- **DATASET RECORDS**:
..........
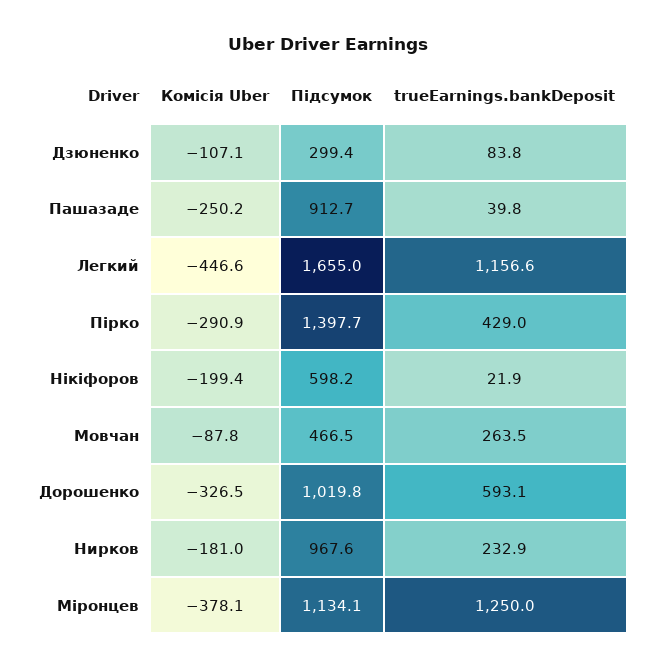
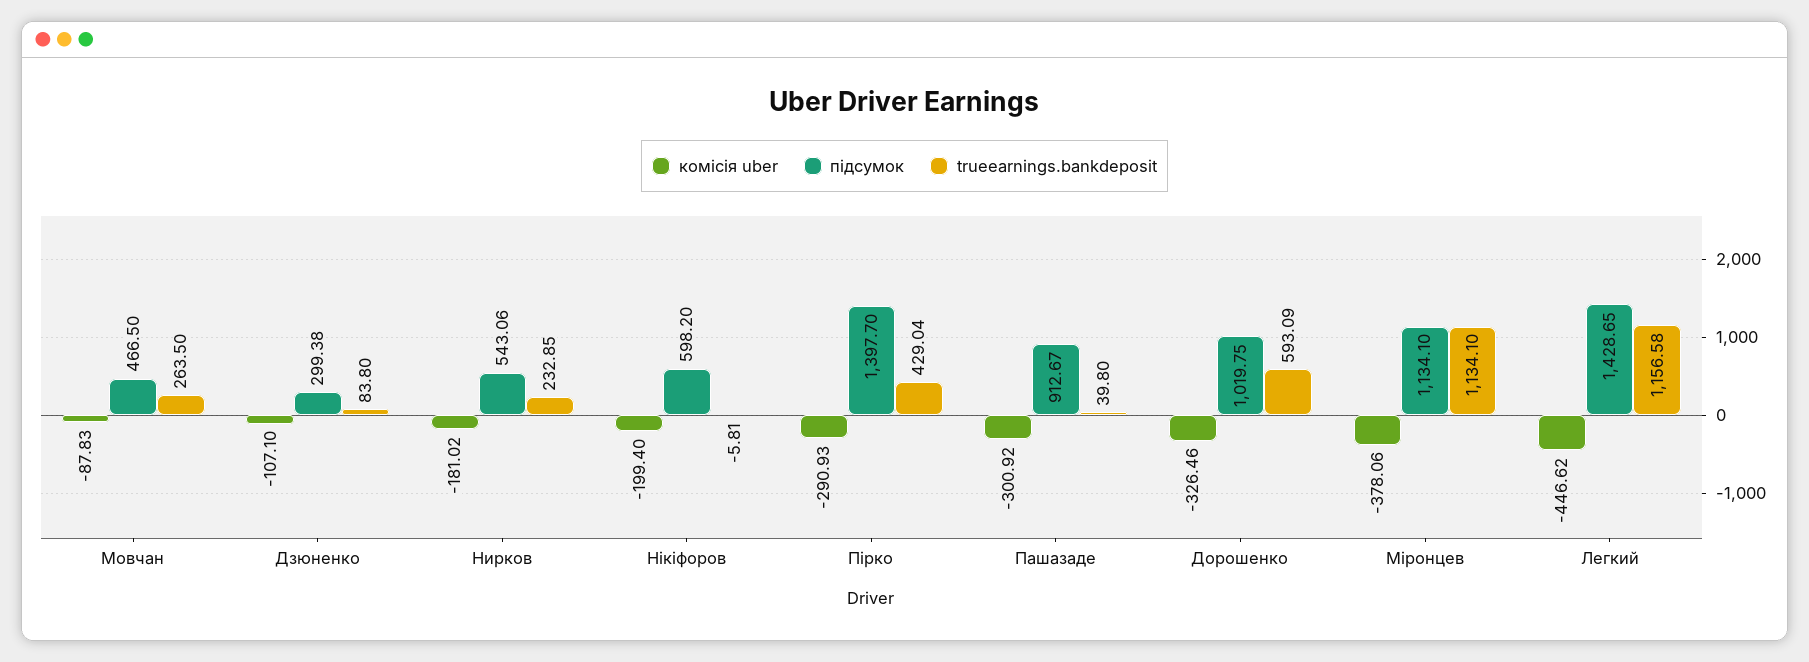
Комісія Uber, Пашазаде: -250.2 -> -300.92
Підсумок, Легкий: 1655 -> 1428.65
trueEarnings.bankDeposit, Нікіфоров: 21.9 -> -5.81
Підсумок, Нирков: 967.6 -> 543.06
trueEarnings.bankDeposit, Міронцев: 1250 -> 1134.1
..........
Write the records out exactly, dropping every image.

Комісія Uber, Пашазаде: -250.2 -> -300.92
Підсумок, Легкий: 1655 -> 1428.65
trueEarnings.bankDeposit, Нікіфоров: 21.9 -> -5.81
Підсумок, Нирков: 967.6 -> 543.06
trueEarnings.bankDeposit, Міронцев: 1250 -> 1134.1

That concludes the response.